> **PROBLEM A**
Answer these questions from the blog post on property rights, one answer per line, each marked like its question:
(i) What phrase does the blog post say is commonly used to describe property rights?
(ii) In the easement example, what happens to the sticks once the neighbor no longer needs them?
(iii) What date appears on the blog post?
> **PROBLEM B**
For each statement, say yes or no according to the blog post on property rights, and quote the words that decide it:
(i) Mineral rights can be leased or sold without disturbing ownership of the land above.
(ii) The blog post appears under a litigation blog.
(iii) The easement example involves an easement with a reversionary right.
> **PROBLEM C**
Carry on the blog post on property rights, beginning after its last sentence.

== PASSAGE SHOWN ==

Skip to Content

News & Resources

A Marcellus Shale case that has nothing to do with fracking p3

10/23/2014 | Real Estate Blog

In the last couple of posts, we have discussed how the law treats property ownership. Property rights are commonly described as a “bundle of sticks,” and a landowner can lend or sell or duel over one stick or a combination of sticks. When a landowner grants his neighbor an easement with a reversionary right, for example, he essentially loans a couple of sticks from his bundle to his neighbor for as long as his neighbor needs them; when his neighbor no longer needs them, the sticks go back to the landowner.

Mineral rights can be leased or sold without disturbing the ownership of the land above the coal seam or, in this case, the Marcellus Shale gas field.

===
== SUPPLIED ENTRIES ==

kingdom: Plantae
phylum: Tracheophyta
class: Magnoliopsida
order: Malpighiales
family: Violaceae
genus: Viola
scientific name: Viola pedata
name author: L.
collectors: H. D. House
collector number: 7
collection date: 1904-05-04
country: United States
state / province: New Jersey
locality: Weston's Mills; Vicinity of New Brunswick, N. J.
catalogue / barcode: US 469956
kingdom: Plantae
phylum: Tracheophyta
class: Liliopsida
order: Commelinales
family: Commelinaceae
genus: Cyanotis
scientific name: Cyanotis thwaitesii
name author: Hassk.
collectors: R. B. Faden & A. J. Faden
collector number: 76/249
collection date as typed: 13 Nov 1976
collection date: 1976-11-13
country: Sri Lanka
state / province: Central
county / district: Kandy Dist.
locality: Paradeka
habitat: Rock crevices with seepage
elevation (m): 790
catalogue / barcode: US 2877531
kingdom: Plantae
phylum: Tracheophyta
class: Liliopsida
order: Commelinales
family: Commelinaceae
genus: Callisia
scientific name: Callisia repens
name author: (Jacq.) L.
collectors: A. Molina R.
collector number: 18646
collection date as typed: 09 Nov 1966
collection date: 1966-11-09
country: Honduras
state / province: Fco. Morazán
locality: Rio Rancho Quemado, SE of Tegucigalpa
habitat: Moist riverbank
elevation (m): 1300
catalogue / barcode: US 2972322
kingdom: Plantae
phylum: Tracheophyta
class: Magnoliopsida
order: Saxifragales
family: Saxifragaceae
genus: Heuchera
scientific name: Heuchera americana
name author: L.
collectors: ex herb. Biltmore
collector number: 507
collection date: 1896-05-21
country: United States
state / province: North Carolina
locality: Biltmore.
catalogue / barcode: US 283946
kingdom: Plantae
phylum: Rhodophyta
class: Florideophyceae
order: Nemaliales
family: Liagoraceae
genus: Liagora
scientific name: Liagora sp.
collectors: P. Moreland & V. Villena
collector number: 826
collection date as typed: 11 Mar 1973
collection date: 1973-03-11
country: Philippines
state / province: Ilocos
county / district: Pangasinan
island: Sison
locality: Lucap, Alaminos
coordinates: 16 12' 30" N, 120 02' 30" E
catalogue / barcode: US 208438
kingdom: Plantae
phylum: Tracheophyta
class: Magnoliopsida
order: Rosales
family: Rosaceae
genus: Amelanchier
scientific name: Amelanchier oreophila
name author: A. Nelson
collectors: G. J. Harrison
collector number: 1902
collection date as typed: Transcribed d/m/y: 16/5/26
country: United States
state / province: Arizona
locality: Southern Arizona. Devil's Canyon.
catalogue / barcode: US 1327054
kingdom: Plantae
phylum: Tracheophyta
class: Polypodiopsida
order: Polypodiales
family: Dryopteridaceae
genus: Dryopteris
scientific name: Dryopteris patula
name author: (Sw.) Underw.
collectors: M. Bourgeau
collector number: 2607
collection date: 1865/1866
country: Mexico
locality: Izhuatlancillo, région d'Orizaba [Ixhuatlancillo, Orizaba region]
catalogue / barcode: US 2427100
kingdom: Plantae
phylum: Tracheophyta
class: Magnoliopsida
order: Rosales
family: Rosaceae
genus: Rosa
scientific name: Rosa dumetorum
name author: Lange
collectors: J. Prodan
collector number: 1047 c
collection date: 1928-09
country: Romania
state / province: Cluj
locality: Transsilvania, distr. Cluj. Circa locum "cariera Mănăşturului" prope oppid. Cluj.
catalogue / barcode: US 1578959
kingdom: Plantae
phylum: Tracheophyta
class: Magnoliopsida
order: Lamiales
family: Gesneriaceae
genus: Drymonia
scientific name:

===

> **RIGHT ANSWER A**
(i) A "bundle of sticks."
(ii) They go back to the landowner.
(iii) 10/23/2014.

> **RIGHT ANSWER B**
(i) Yes: "Mineral rights can be leased or sold without disturbing the ownership of the land above the coal seam"
(ii) No: "Real Estate Blog"
(iii) Yes: "When a landowner grants his neighbor an easement with a reversionary right"

> **RIGHT ANSWER C**
Like an easement, though, the transaction must be recorded with the rest of the property records. When the land on the surface sells, or even if the mineral rights sell, the buyer needs to know exactly what she is getting. Just as happens when an easement is not recorded, ownership of the property is unclear — title is “clouded” — and litigation ensues.

We could continue with the bundle of sticks analogy, but a friend has warned us off that path. So we will get into the facts of the case that prompted this discussion in the first place.

In Pennsylvania, where minerals abound, land sales are often separate from sales of mineral rights. In original land grants from the federal government, the two were likely transferred together, but time eroded the practice. It was entirely possible, then, that vast tracts of farmland or timberland could change hands multiple times, but the mineral rights could continue to be controlled by the original owner.

Or his heirs.

We’ll pick up there in our next post.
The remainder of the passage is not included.